Another random find, Judy Sierra and Marc Brown’s Wild About Books was displayed on the same shelf with Katie Cleminson’s Otto the Book Bear and We Are in a Book! by Mo Willems, the reviews of which I have posted a while back. I had to go back for it the second time around because picture books are costly! They’re worth every penny, though, because picture books are truly a good investment. Wild About Books is another feature for our bimonthly theme Books About Books and the River of Words.
Books on a Wild Ride
It started the summer of 2002,
When the Springfield librarian, Molly McGrew,
By mistake drove her bookmobile into the zoo.
Wild About Books received the E.B. White Read Aloud Award (Terrific Book) and it was well-deserved because stories in rhyme are simply fun to read! When I first picked up the book, I didn’t realize that the story was told in verses. I got excited when I purchased the book and read the front jacketflap. While I prefer narratives, I enjoy a good verse once in a while. Wild About Books is one of them!
I have never seen a bookmobile, but it would be nice to see one once in a while. I like the idea of a bookmobile because it “brings” books to people, making these books (and reading!) more accessible to the public. In the story, however, the public refers to the zoo animals! Imagine how riotous it would be!
Love for Books, Love for Reading
In a flash, every beast in the zoo was stampeding
To learn all about this new something called reading.
Aside from a good laugh, I enjoy reading picture books that promote literacy. Wild About Books does just that. Zoo animals may be domesticated but what do they know about books and reading?! Animals don’t read… or do they?
Marc Brown’s gorgeous, vibrant paintings complement the lively, animated storytelling of Judy Sierra. All illustrations were in the form of two-page spreads, and one of my favorites was that part where all these animals rushed toward Molly, curious about the book in her hand and her reading.
There’s That Special Book for You
The pandas demanded more books in Chinese
Molly filled their requests, always eager to please.
She even found waterproof books for the otter,
Who never went swimming without Harry Potter.
Wild About Books gives a “full-blast” celebration of the joy of reading. While it’s not THE definitive book about books, it’s up there in the list. Even with its simple storyline (simple but fun!), Wild About Books manages to tug at every person’s heart, readers and non-readers alike.

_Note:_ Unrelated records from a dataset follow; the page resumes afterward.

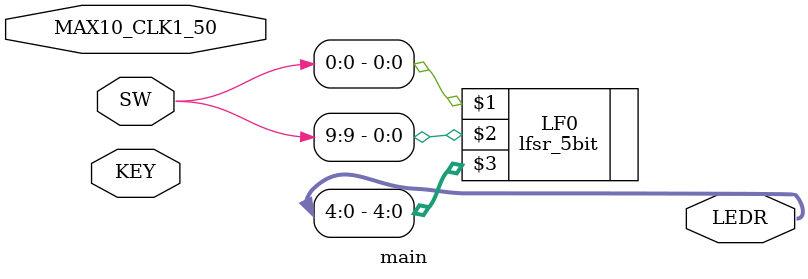
<source format=v>
module main(
	input		MAX10_CLK1_50,
	input 	[9:0] 	SW,
	input		[1:0]		KEY,
	output 	[9:0] 	LEDR
);
	//module shift_register_4bit(input clk,input areset,input load,input ena,input[3:0] data,output reg[3:0] q); 

	//shift_register_4bit SR0(SW[0], SW[9], SW[1], SW[2], SW[6:3], LEDR[3:0]);

	lfsr_5bit LF0(SW[0], SW[9], LEDR[4:0]);
endmodule
</source>
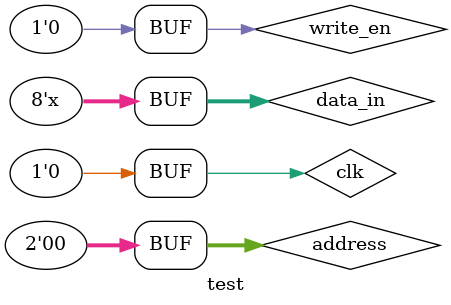
<source format=v>
module RAM_2x8(
    input wire clk,
    input wire write_en,
    input wire [1:0] address,
    input wire [7:0] data_in,
    output reg [7:0] data_out
);

reg [7:0] memory [1:0];

always @(posedge clk) begin
    if (write_en) begin
        memory[address] <= data_in; 
    end
end

always @(negedge clk) begin
    data_out <= memory[address];  
end

endmodule

module test;
    reg clk, write_en;
    reg [1:0] address;
    reg [7:0] data_in;
    wire [7:0] s;

    RAM_2x8 moduleRam (clk, write_en, address, data_in, s); 

    initial begin
        $display("Test Module");
        
       
        $monitor ("%4d %4d %4d %4b | %4b", clk, write_en, address, data_in, s);
        clk = 1'b1;
        write_en = 1'b1;
        address = 0;
        data_in = 8'b10010100; 

        #10 clk = 1'b0; write_en = 1'b1; address = 0; data_in = 8'bxxxxxxxx;  
        #10 clk = 1'b1; write_en = 1'b1; address = 1; data_in = 8'b11110000;  
        #10 clk = 1'b0; write_en = 1'b0; address = 1; data_in = 8'bxxxxxxxx;
        #10 clk = 1'b1;
        #10 clk = 1'b0; write_en = 1'b0; address = 0; data_in = 8'bxxxxxxxx; 

    end
endmodule

/*
Test Module
   1    1    0 10010100 | xxxxxxxx
   0    1    0 xxxxxxxx | 10010100
   1    1    1 11110000 | 10010100
   0    0    1 xxxxxxxx | 11110000
   1    0    1 xxxxxxxx | 11110000
   0    0    0 xxxxxxxx | 10010100
*/
</source>
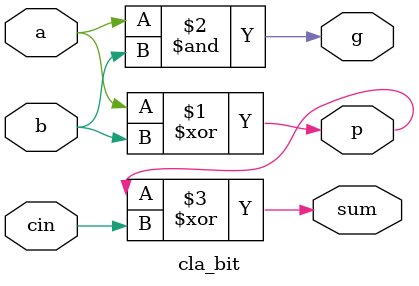
<source format=v>
module cla_bit(
    input  a,
    input  b,
    input  cin,
    output sum,
    output p,
    output g
);

    assign p   = a ^ b;      
    assign g   = a & b;      
    assign sum = p ^ cin;    

endmodule

</source>
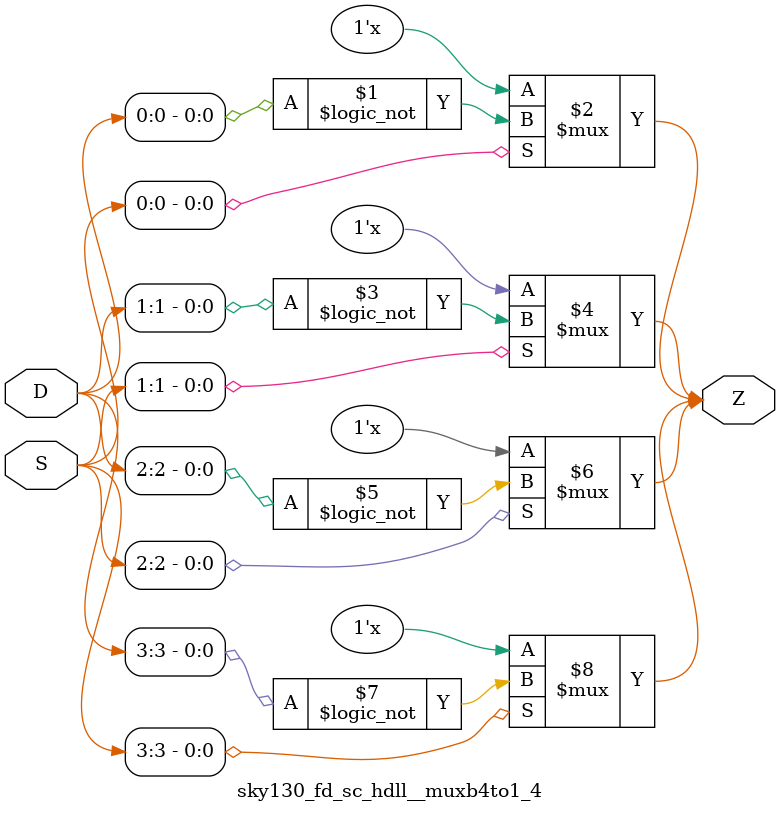
<source format=v>
/*
 * Copyright 2020 The SkyWater PDK Authors
 *
 * Licensed under the Apache License, Version 2.0 (the "License");
 * you may not use this file except in compliance with the License.
 * You may obtain a copy of the License at
 *
 *     https://www.apache.org/licenses/LICENSE-2.0
 *
 * Unless required by applicable law or agreed to in writing, software
 * distributed under the License is distributed on an "AS IS" BASIS,
 * WITHOUT WARRANTIES OR CONDITIONS OF ANY KIND, either express or implied.
 * See the License for the specific language governing permissions and
 * limitations under the License.
 *
 * SPDX-License-Identifier: Apache-2.0
*/


`ifndef SKY130_FD_SC_HDLL__MUXB4TO1_4_FUNCTIONAL_V
`define SKY130_FD_SC_HDLL__MUXB4TO1_4_FUNCTIONAL_V

/**
 * muxb4to1: Buffered 4-input multiplexer.
 *
 * Verilog simulation functional model.
 */

`timescale 1ns / 1ps
`default_nettype none

`celldefine
module sky130_fd_sc_hdll__muxb4to1_4 (
    Z,
    D,
    S
);

    // Module ports
    output       Z;
    input  [3:0] D;
    input  [3:0] S;

    //     Name     Output  Other arguments
    bufif1 bufif10 (Z     , !D[0], S[0]    );
    bufif1 bufif11 (Z     , !D[1], S[1]    );
    bufif1 bufif12 (Z     , !D[2], S[2]    );
    bufif1 bufif13 (Z     , !D[3], S[3]    );

endmodule
`endcelldefine

`default_nettype wire
`endif  // SKY130_FD_SC_HDLL__MUXB4TO1_4_FUNCTIONAL_V

</source>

Whether or not you read books, I’m quite certain there’s that particular book for you that would engage you to read. It can be as bold as the classics or as simple as a computer magazine. Do you find yourself wishing that everyone likes to read as much as you do? I do, occasionally. Reasons such as “reading is not for me” or “I always fall asleep when I read” are unacceptable, in my humble opinion. I truly believe that there’s really a special, magical book for every single one of us. You just gotta look for it. Books love to be discovered and, if you don’t come to them, they will come to you. (I think I just made a Griffin and Sabine reference there! Hehe.) Just wait and see, and you’ll find that book. Maybe then you’ll realize just how much fun reading can be.
References to Dr. Seuss, Among Other Books
On the last page, Judy Sierra and Marc Brown write,
“This book is for our favorite doctor, artist, poet, fun concoter: Theodor Seuss Geisel, 1904-1991.”
While I was browsing through book covers of Wild About Books, I came across Judy Sierra’s website. She gives a short explanation on what inspired her to write the book. What caught my interest, however, was the list of Dr. Seuss references that she made in Wild About Books. Here are those references, as listed on her website:
- Molly McGrew is the “Springfield librarian.” Dr. Seuss grew up in Springfield, Massachusetts, where his father was on the board of the city zoo. (You can read about this and the childhood of Dr. Seuss in my review of The Boy on Fairfield Street by Kathleen Krull.)
- Molly has the same last name as the hero of Dr. Seuss’s If I Ran the Zoo, Gerald McGrew (which conveniently rhymes with “zoo”).
- At the beginning of the book, there is an illustration of Molly reading The Cat in the Hat to the zoo animals. (The title was even mentioned in the actual verse.)
In addition to these Dr. Seuss references, Wild About Books also mentions a few popular book titles. These include Harry Potter, Nancy Drew, Crictor, Goodnight Moon, and The Wizard of Oz.
Teacher Links and Resources
I found a bunch of activities and lesson plans that teachers can use to discuss Wild About Books to their students. There is a lot of resources, to be honest, and I decided to share a few of them. Scholastic provides a Wild About Books Discussion Guide and a list of related activities that can be done in the classroom. Teachers@Random (House) provides a downloadable PDF file that includes worksheets for children to fill out. TeachingBooks also provides a variety of useful links that teachers can go to for more lesson plans and classroom guides. In addition to these links that I shared, you can also type “Wild About Books activities” on Google and you will find documents that automatically downloads to your computer when you click them. There is truly a whole bunch of activities you can find for this picture book. I hope you find those that are most useful to your classroom setting.